The AEE Institute is a nonprofit educational and charitable affiliate of Advanced Energy Economy (AEE), a national business association.

 

Advanced energy comprises a significant part of Iowa's economy, employing 1.3 percent of Iowa's total workforce. Employment in advanced energy-related businesses is greater than employment reported for crop production, general freight trucking and animal production in Iowa, according to the report.

 

"In states from coast to coast and in between, the advanced energy industry is substantial and growing," said Graham Richard, CEO of AEE and the AEE Institute. "This first-ever survey of advanced energy firms in Iowa shows that energy efficiency, biofuels, wind power and other advanced businesses are creating jobs and contributing to the Iowa economy."

 

Accounting for 22,643 workers at 1,427 establishments, the advanced energy industry in Iowa is largely "deployment-based," with nearly half of all firms (47 percent) engaged in the installation of advanced energy products, and a significant percentage (22 percent) focused on sales and distribution.

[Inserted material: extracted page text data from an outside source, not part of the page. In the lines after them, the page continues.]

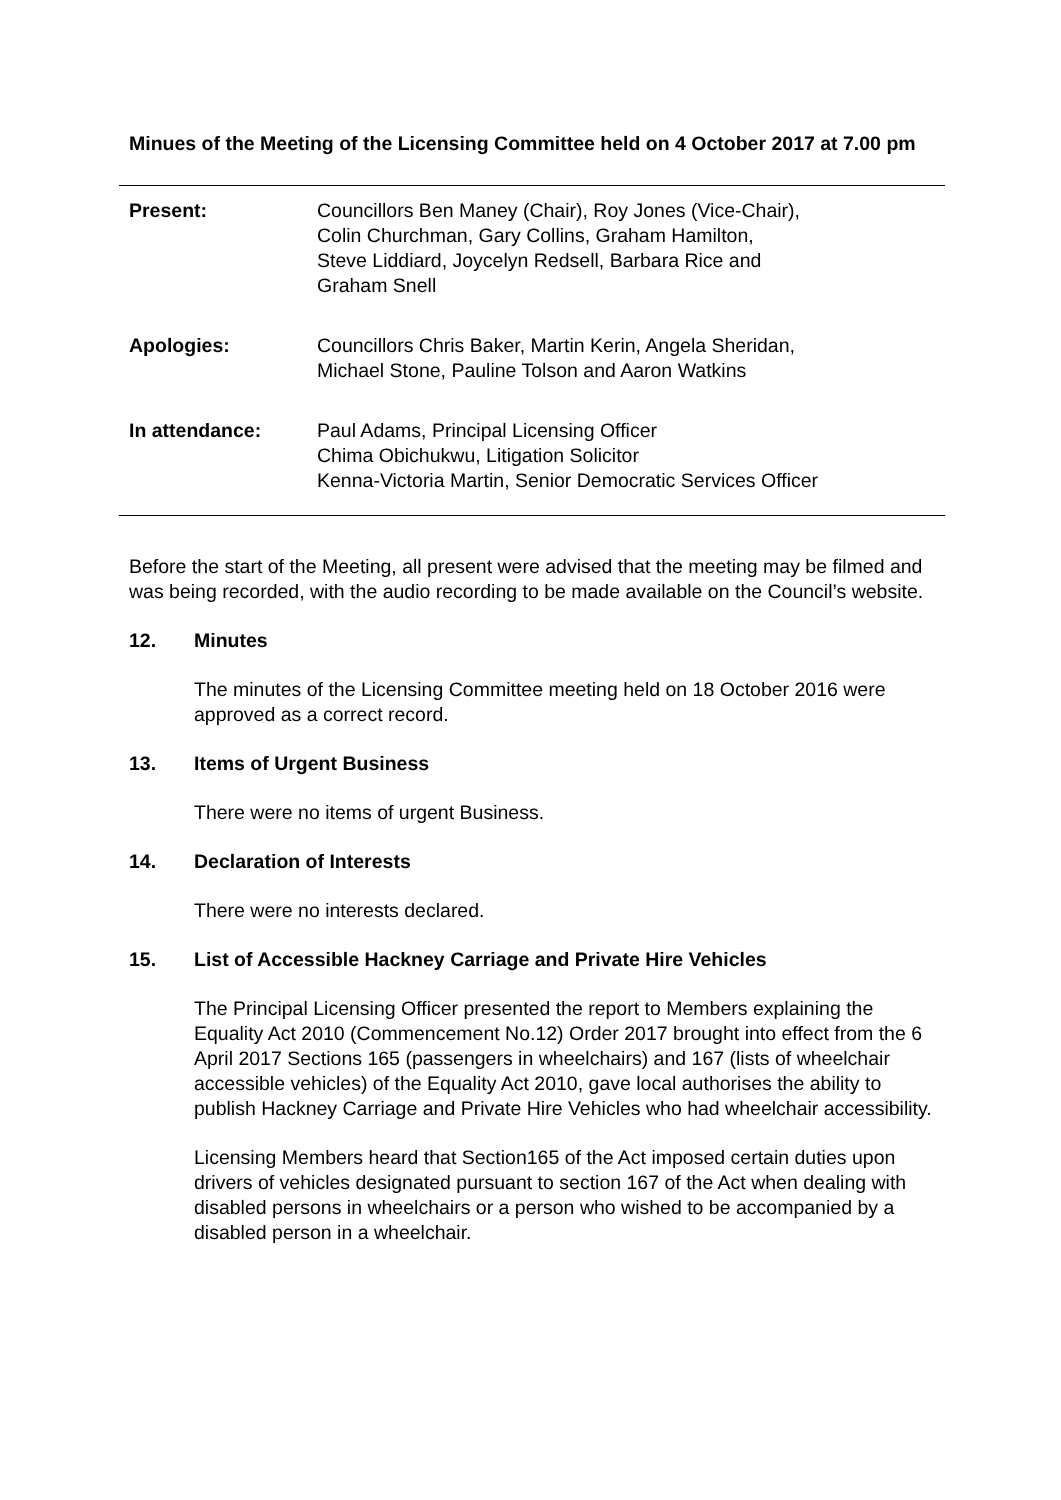Minues of the Meeting of the Licensing Committee held on 4 October 2017 at 7.00 pm
Present: Councillors Ben Maney (Chair), Roy Jones (Vice-Chair),
Colin Churchman, Gary Collins, Graham Hamilton,
Steve Liddiard, Joycelyn Redsell, Barbara Rice and
Graham Snell
Apologies: Councillors Chris Baker, Martin Kerin, Angela Sheridan,
Michael Stone, Pauline Tolson and Aaron Watkins
In attendance: Paul Adams, Principal Licensing Officer
Chima Obichukwu, Litigation Solicitor
Kenna-Victoria Martin, Senior Democratic Services Officer
Before the start of the Meeting, all present were advised that the meeting may be filmed and was being recorded, with the audio recording to be made available on the Council’s website.
12. Minutes
The minutes of the Licensing Committee meeting held on 18 October 2016 were approved as a correct record.
13. Items of Urgent Business
There were no items of urgent Business.
14. Declaration of Interests
There were no interests declared.
15. List of Accessible Hackney Carriage and Private Hire Vehicles
The Principal Licensing Officer presented the report to Members explaining the Equality Act 2010 (Commencement No.12) Order 2017 brought into effect from the 6 April 2017 Sections 165 (passengers in wheelchairs) and 167 (lists of wheelchair accessible vehicles) of the Equality Act 2010, gave local authorises the ability to publish Hackney Carriage and Private Hire Vehicles who had wheelchair accessibility.
Licensing Members heard that Section165 of the Act imposed certain duties upon drivers of vehicles designated pursuant to section 167 of the Act when dealing with disabled persons in wheelchairs or a person who wished to be accompanied by a disabled person in a wheelchair.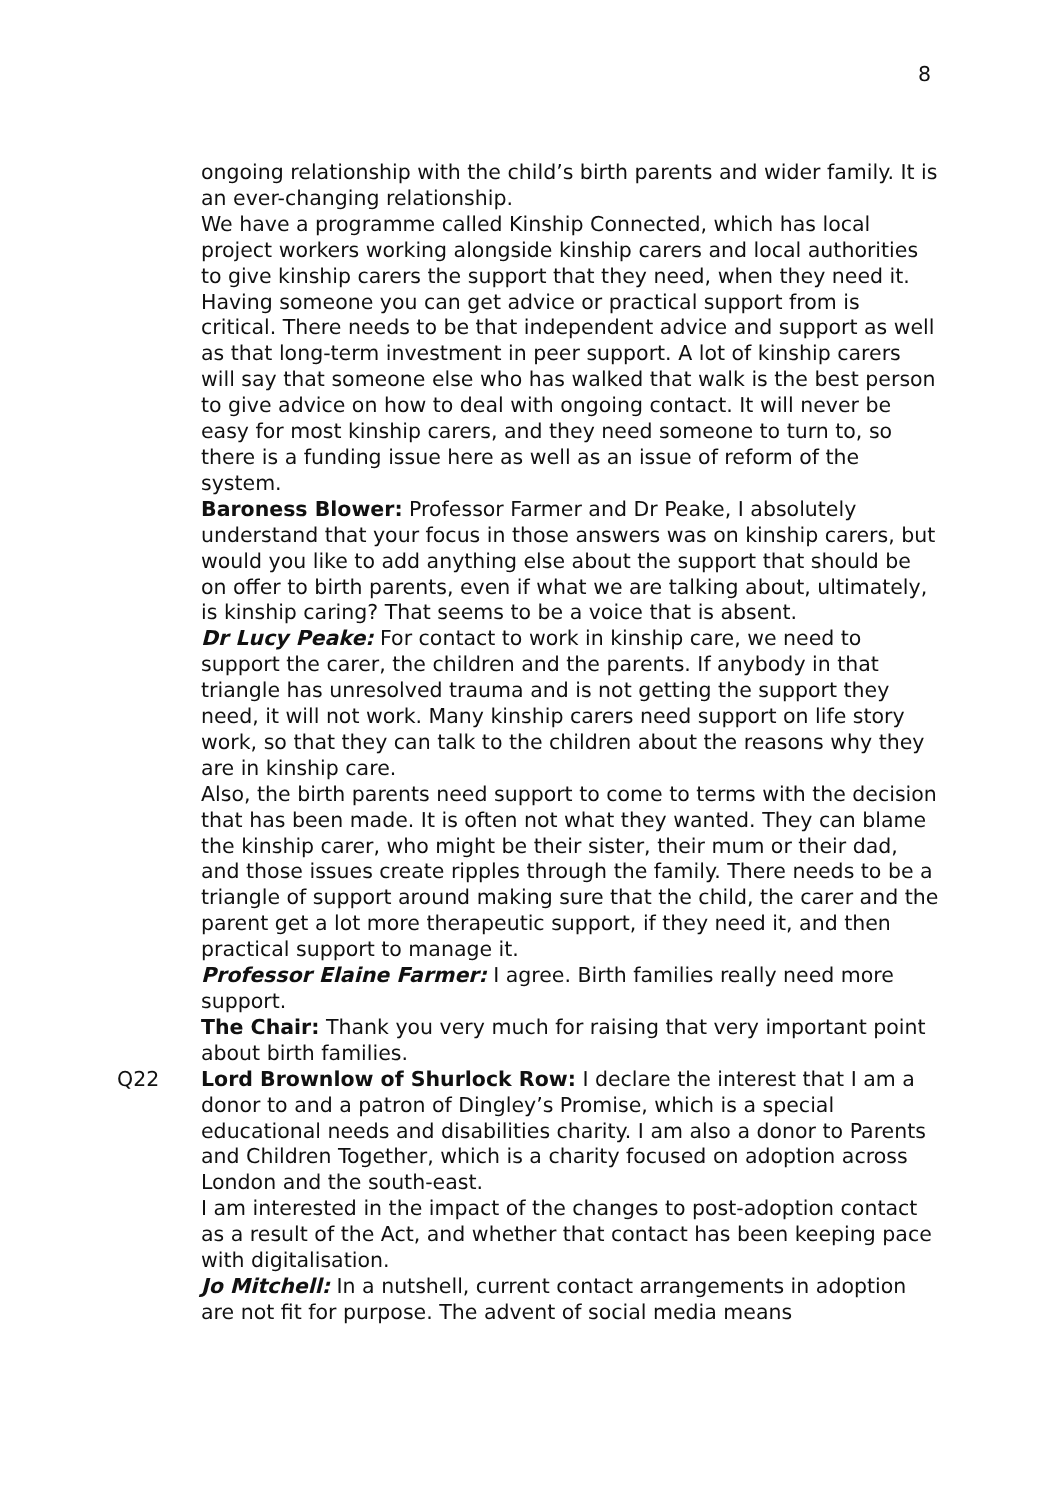8
ongoing relationship with the child’s birth parents and wider family. It is an ever-changing relationship.
We have a programme called Kinship Connected, which has local project workers working alongside kinship carers and local authorities to give kinship carers the support that they need, when they need it. Having someone you can get advice or practical support from is critical. There needs to be that independent advice and support as well as that long-term investment in peer support. A lot of kinship carers will say that someone else who has walked that walk is the best person to give advice on how to deal with ongoing contact. It will never be easy for most kinship carers, and they need someone to turn to, so there is a funding issue here as well as an issue of reform of the system.
Baroness Blower: Professor Farmer and Dr Peake, I absolutely understand that your focus in those answers was on kinship carers, but would you like to add anything else about the support that should be on offer to birth parents, even if what we are talking about, ultimately, is kinship caring? That seems to be a voice that is absent.
Dr Lucy Peake: For contact to work in kinship care, we need to support the carer, the children and the parents. If anybody in that triangle has unresolved trauma and is not getting the support they need, it will not work. Many kinship carers need support on life story work, so that they can talk to the children about the reasons why they are in kinship care.
Also, the birth parents need support to come to terms with the decision that has been made. It is often not what they wanted. They can blame the kinship carer, who might be their sister, their mum or their dad, and those issues create ripples through the family. There needs to be a triangle of support around making sure that the child, the carer and the parent get a lot more therapeutic support, if they need it, and then practical support to manage it.
Professor Elaine Farmer: I agree. Birth families really need more support.
The Chair: Thank you very much for raising that very important point about birth families.
Q22 Lord Brownlow of Shurlock Row: I declare the interest that I am a donor to and a patron of Dingley’s Promise, which is a special educational needs and disabilities charity. I am also a donor to Parents and Children Together, which is a charity focused on adoption across London and the south-east.
I am interested in the impact of the changes to post-adoption contact as a result of the Act, and whether that contact has been keeping pace with digitalisation.
Jo Mitchell: In a nutshell, current contact arrangements in adoption are not fit for purpose. The advent of social media means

Engineering and research firms account for 11 percent of advanced energy firms in Iowa, while manufacturing and assembly companies make up 6 percent of the total.

 

Advanced energy jobs in Iowa took a small (4 percent) dip from 2013, reflecting a widespread decline in wind energy installation due to uncertainty surrounding the federal production tax credit, although Iowa remains second in the nation in wind energy employment.

 

Advanced energy employment is expected to rise 6 percent in the coming year, based on the hiring plans of Iowa employers. Nearly one-third (31 percent) of advanced energy firms said they would hire more employees in the coming year, while a majority (63 percent) said they would hold steady at their current levels; only 1 percent expected to reduce staffing in 2014.